WHAT YOU NEED TO DO: Every line below must be reproduced exactly; no pictures are to be included.

RECORDED INFORMATION:
______________________________
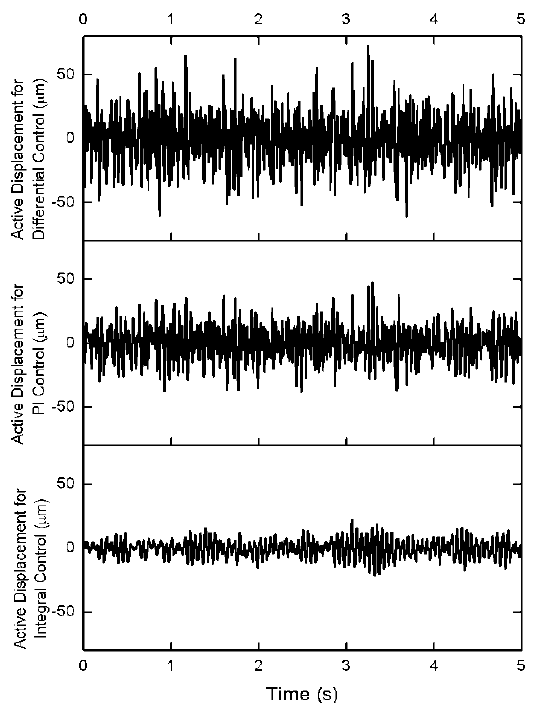
Figure 7. Active displacements on the cable 3.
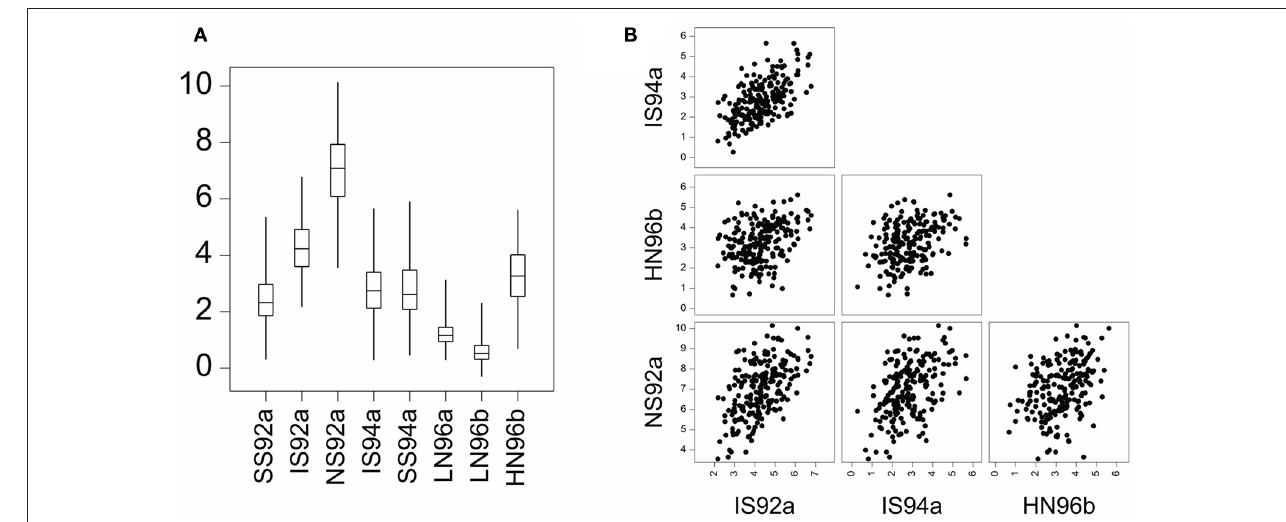
FIGURE 2 | (A) Boxplot for yield of a maize F2 population in eight environments displaying total range, interquartile range (box) and median (line). Environment names are coded as: LN, low nitrogen; HN, high Nitrogen; SS, severe water stress; IS, intermediate water stress; NS, no water stress.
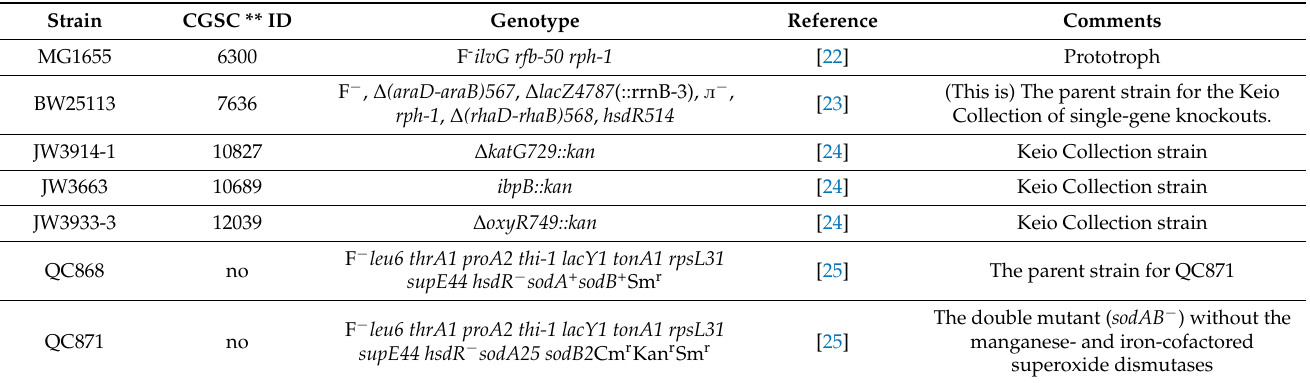
Table 1. Escherichia coli strains used in this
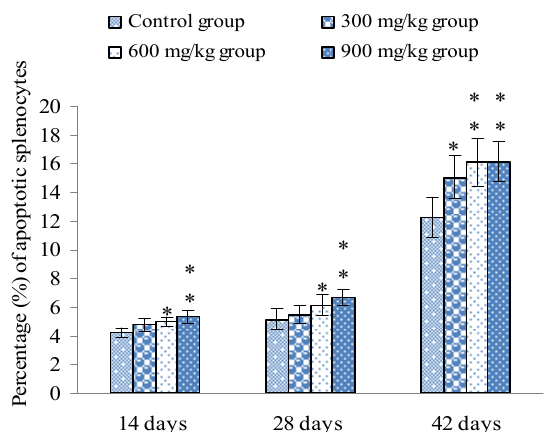
Figure 5. Percentage (%) of apoptotic splenocytes by FCM.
______________________________
TASK RESULT:
Figure 7. Active displacements on the cable 3.
FIGURE 2 | (A) Boxplot for yield of a maize F2 population in eight environments displaying total range, interquartile range (box) and median (line). Environment names are coded as: LN, low nitrogen; HN, high Nitrogen; SS, severe water stress; IS, intermediate water stress; NS, no water stress.
Table 1. Escherichia coli strains used in this
Figure 5. Percentage (%) of apoptotic splenocytes by FCM.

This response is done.